By Gwladys Fouche
OSLO (Reuters) – Norway will ask the United States to more than double the number of U.S. Marines stationed in the country in a move that could raise tensions with its eastern neighbor Russia.
The government in Oslo has grown increasingly concerned about Russia following its annexation of Crimea in 2014.
Some 330 U.S. Marines were scheduled to leave Norway at the end of this year after an initial contingent arrived in January 2017 to train for fighting in winter conditions. They are the first foreign troops to be stationed in Norway, a member of NATO, since World War Two.
The initial decision to welcome the Marines irked Russia and Moscow said it would worsen bilateral relations and escalate tensions on NATO’s northern flank.
Foreign Minister Ine Eriksen Soereide told reporters the decision did not constitute the establishment of a permanent U.S. base in Norway and was not targeted at Russia.
“There are no American bases on Norwegian soil,” she said, adding the decision had broad parliamentary support.
Oslo will ask Washington to send 700 Marines from 2019, compared with 330 presently. The additional numbers will be based closer to the border with Russia in the Inner Troms region in the Norwegian Arctic, rather than in central Norway.
The rotation of forces will last for a five-year period compared with an initial posting that ran for six months from the start of 2017, and then was extended last June.

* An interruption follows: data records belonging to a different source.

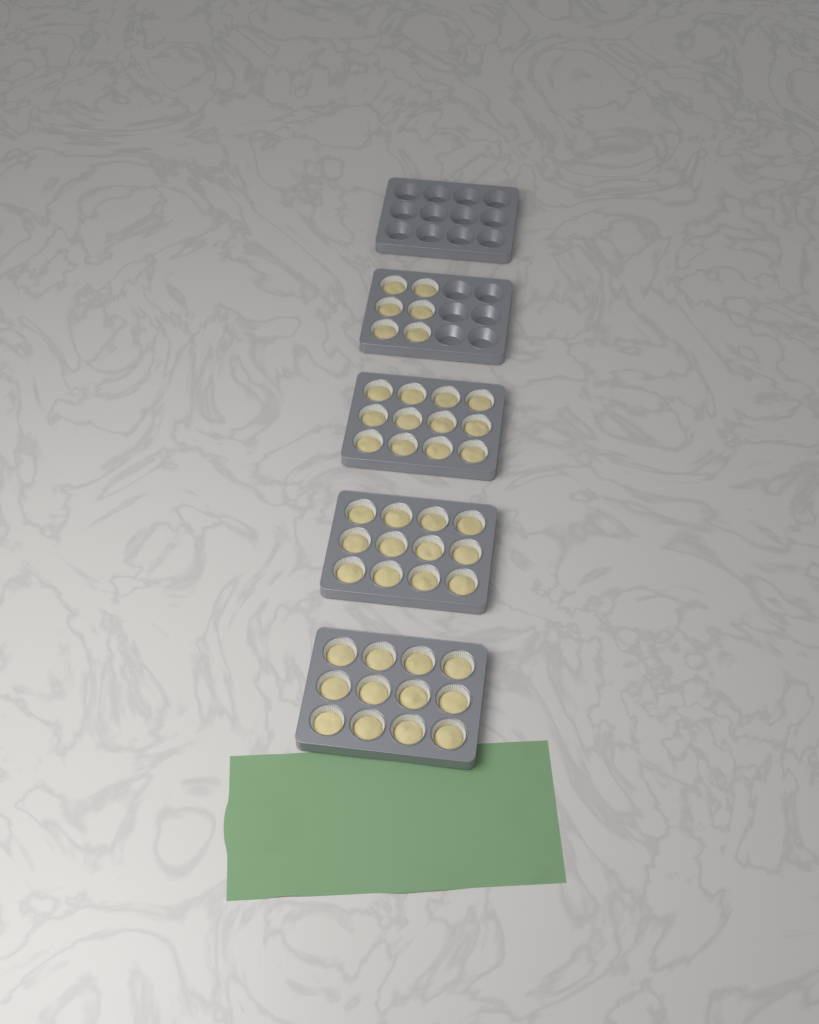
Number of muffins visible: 42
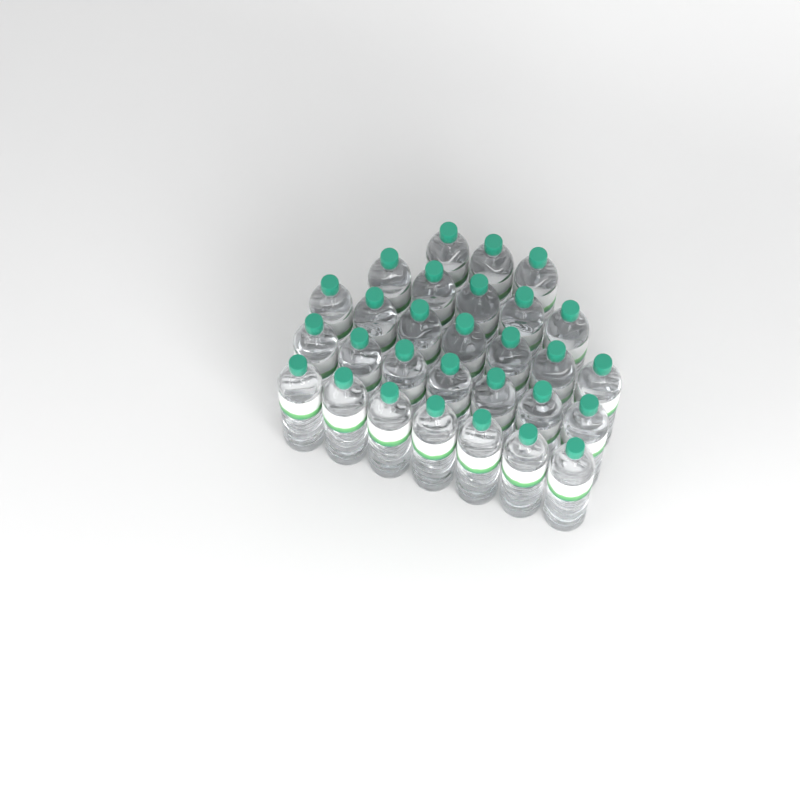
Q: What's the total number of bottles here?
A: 29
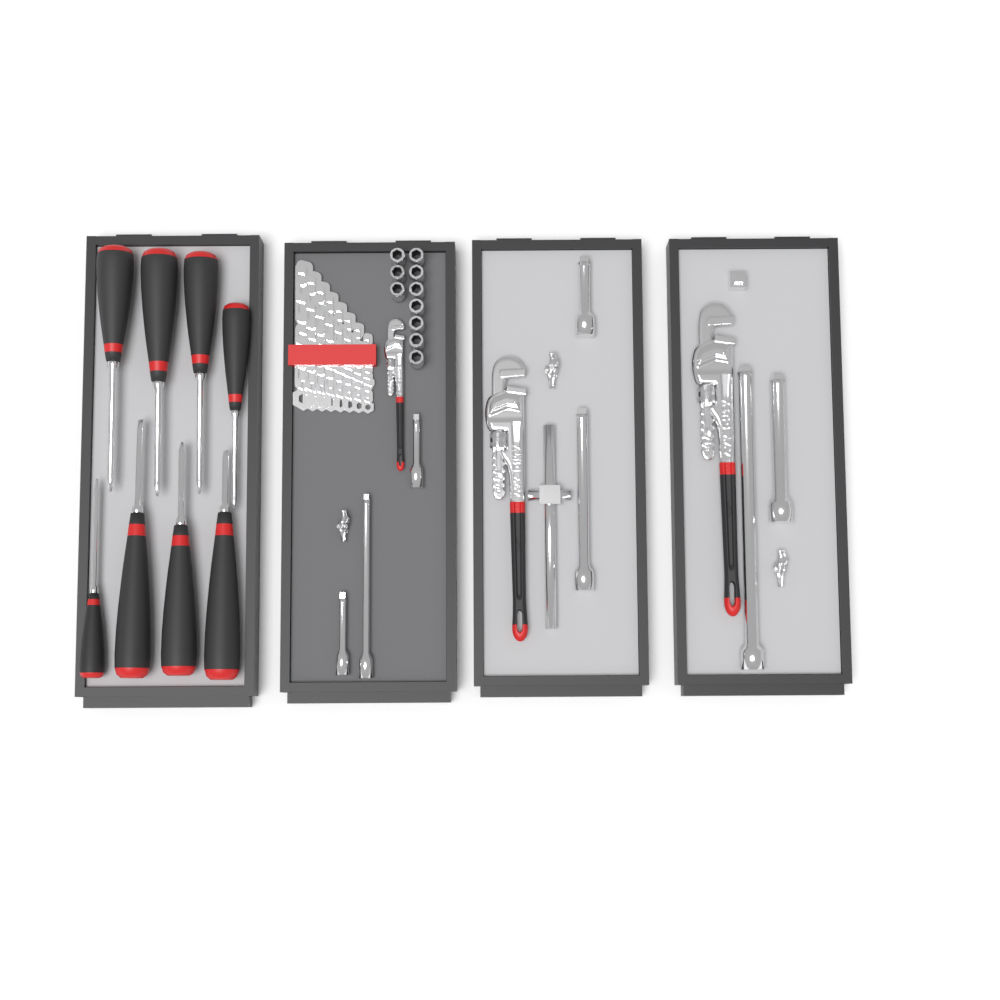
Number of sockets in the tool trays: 10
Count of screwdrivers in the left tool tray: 8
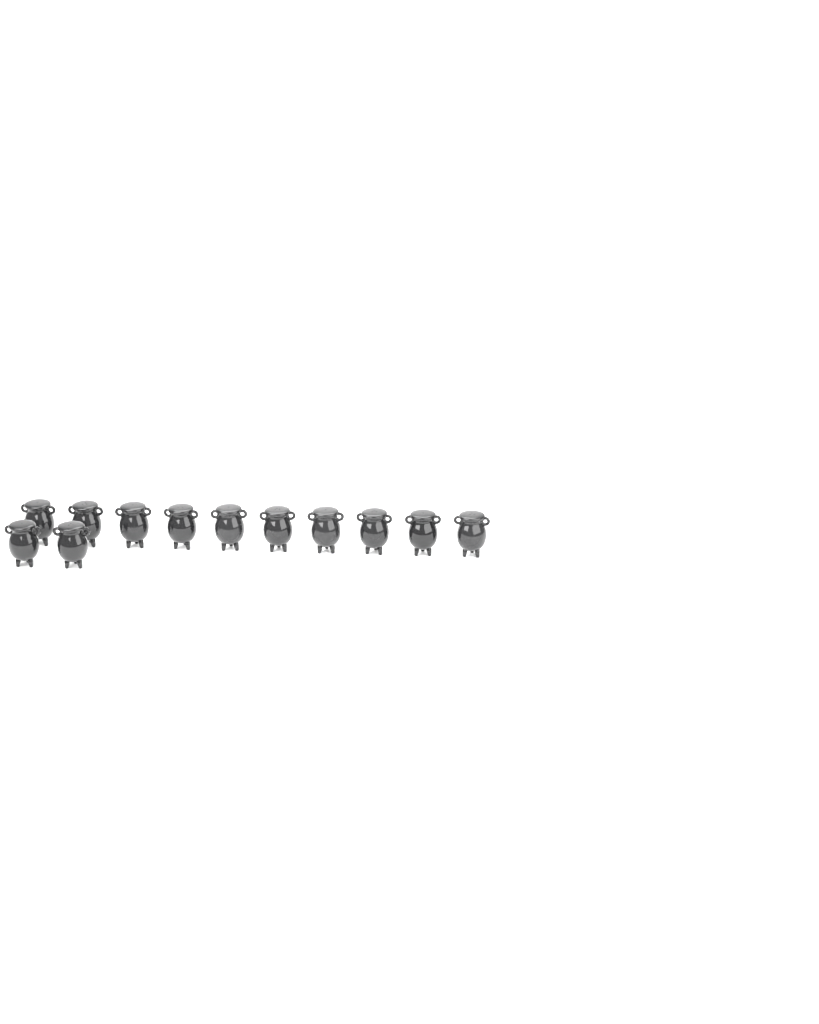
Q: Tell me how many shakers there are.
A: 12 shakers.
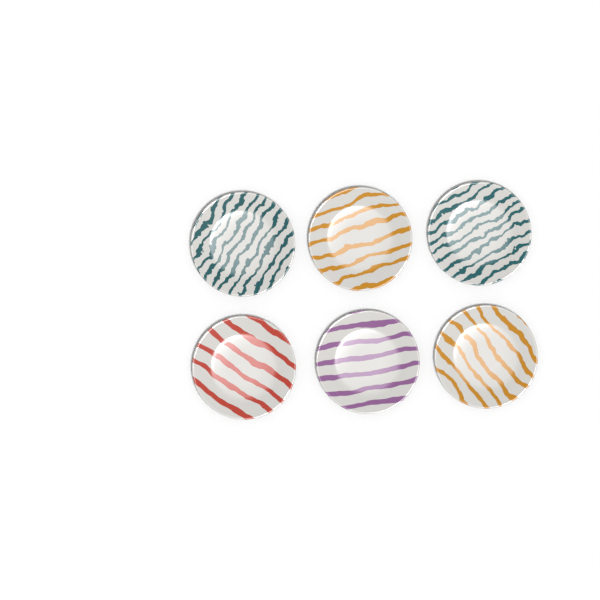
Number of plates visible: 6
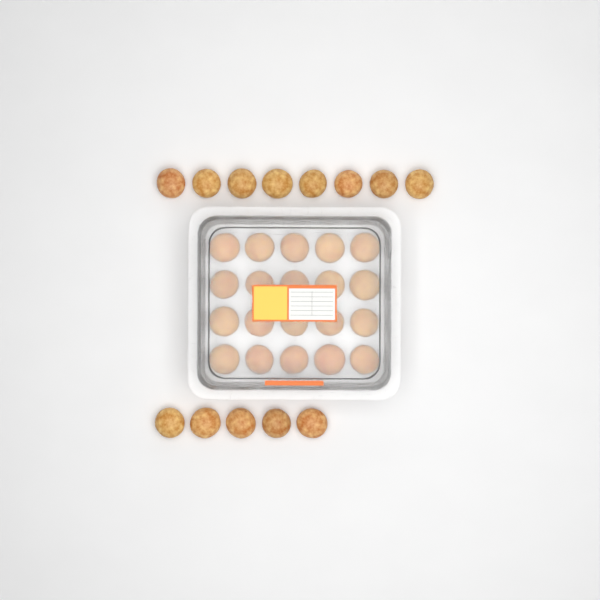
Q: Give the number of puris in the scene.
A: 33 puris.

In addition the U.S. want to build infrastructure that could accommodate up to four U.S. fighter jets at a base 65 km (40 miles) south of Oslo, as part of a European deterrence initiative launched after Russia’s annexation of Crimea in 2014.
Norway said the expanded invitation was about NATO training and improving winter fighting capability.
“Allies get better at training together,” Defence Minister Frank Bakke-Jensen told reporters.
Soereide told Reuters in April that Oslo did not see Moscow as a military threat and that the threat of war in the Arctic, NATO’s northern flank, was “low”.
But she said Oslo saw challenges in the way Russia was developing, not only militarily but also in the areas of civil society, the rule of law and democracy.
The Russian embassy in Oslo was not available for comment.